Coverage for outpatient consultations, long-term medication, and biologic therapies remains variable across policies. As a result, patients may still face substantial out-of-pocket expenses even when insured.

Challenges related to pre-existing conditions: Psoriasis and psoriatic arthritis are frequently treated as pre-existing conditions.

This may result in waiting periods, premium adjustments, policy exclusions, or limitations on coverage. In some cases, access to comprehensive coverage may be restricted following diagnosis, particularly for newly diagnosed individuals.

Sustainability and risk management considerations: Insurers participating in the survey generally indicated that concerns are less about the condition itself, and more about long-term cost predictability.

Key issues include uncertainty around disease progression, the sustained cost of biologic therapies, comorbidities, and the availability of long-term actuarial data.

These findings reflect a broader structural reality: many insurance systems have historically been designed around short-term, hospital-based care, while chronic diseases require continuous outpatient management and long-term therapeutic support.

Why This Matters

The implications of these gaps are significant. Delayed or inconsistent access to appropriate treatment may result in disease progression, irreversible joint damage, reduced functional ability, and increased long-term healthcare costs.

From a system perspective, inadequate early intervention may also contribute to higher downstream utilisation of hospital services.

Towards More Sustainable And Inclusive Solutions

The findings do not suggest that insurers are unwilling to support chronic disease care. Rather, they highlight the need for more structured and sustainable approaches that balance patient access with long-term financial viability.

There is growing opportunity for innovation in this space. Potential approaches may include:

  • Structured chronic disease benefit riders.
  • Tiered coverage models based on disease severity.
  • Co-payment arrangements to support shared responsibility.
  • Defined caps or pooled funding mechanisms for high-cost therapies.
  • Public-private partnership models for selected advanced treatments.

Several of these approaches were suggestions from industry participants during the survey, indicating openness to collaborative solutions.

Strengthening national data systems on treatment outcomes, disease prevalence, and healthcare utilisation would also improve risk assessment and support more accurate pricing of chronic disease coverage over time.

Equally important is continued dialogue among stakeholders — including regulators, insurers, clinicians, patient organisations, and health economists — to explore feasible pathways for improving access while ensuring sustainability.

A Shared Opportunity For Reform

As Malaysia continues to develop its health financing architecture, including the proposed Malaysia Health Insurance/Takaful (MHIT) framework, there is an opportunity to better align insurance design with the realities of chronic disease care.

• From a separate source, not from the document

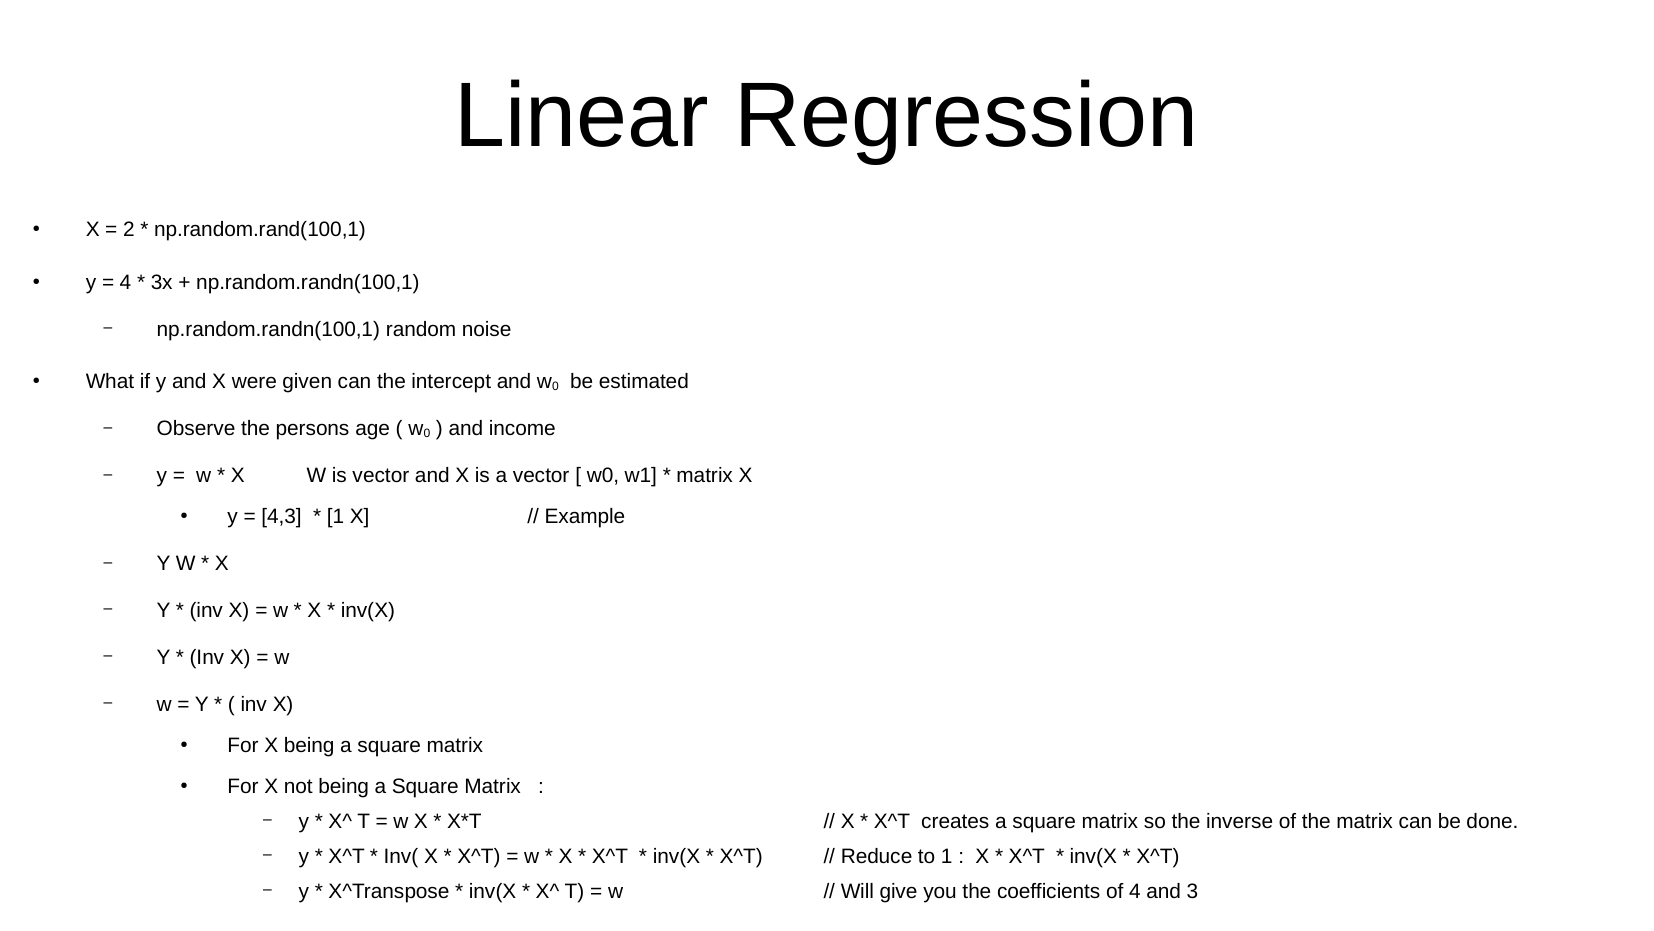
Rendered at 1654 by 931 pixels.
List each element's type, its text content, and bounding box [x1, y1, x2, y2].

title Linear Regression [82, 37, 1571, 193]
list X = 2 * np.random.rand(100,1) y = 4 * 3x + np.random.randn(100,1) np.random.randn(100,1) random noise What if y and X were given can the intercept and w0 be estimated Observe the persons age ( w0 ) and income y = w * X W is vector and X is a vector [ w0, w1] * matrix X y = [4,3] * [1 X] // Example Y W * X Y * (inv X) = w * X * inv(X) Y * (Inv X) = w w = Y * ( inv X) For X being a square matrix For X not being a Square Matrix : y * X^ T = w X * X*T // X * X^T creates a square matrix so the inverse of the matrix can be done. y * X^T * Inv( X * X^T) = w * X * X^T * inv(X * X^T) // Reduce to 1 : X * X^T * inv(X * X^T) y * X^Transpose * inv(X * X^ T) = w // Will give you the coefficients of 4 and 3 [15, 217, 1636, 916]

This is not solely a question of expanding coverage, but of rethinking how risk is shared across individuals, insurers, and the broader health system.

Given rising health care demands and treatment costs, long-term health care financing will increasingly require collaboration between the public and private sectors.

What is important is not only affordability, but also sustainability and access to appropriate care for patients who need it most.

With continued dialogue and the right policy framework, all stakeholders — government, insurers, health care providers, industry, and patient groups — can contribute to building a more inclusive and resilient health care system.

Psoriasis and psoriatic arthritis may not always be highly visible conditions, but their impact on patients and families can be profound.

Strengthening access to appropriate and sustainable chronic disease coverage is therefore not only a health care priority, but also an investment in productivity, social well-being, and the long-term resilience of Malaysia’s health system.

Dr K. Thiruchelvam is presently the Advisor to the Psoriasis Association of Malaysia.

  • This is the personal opinion of the writer or publication and does not necessarily represent the views of CodeBlue.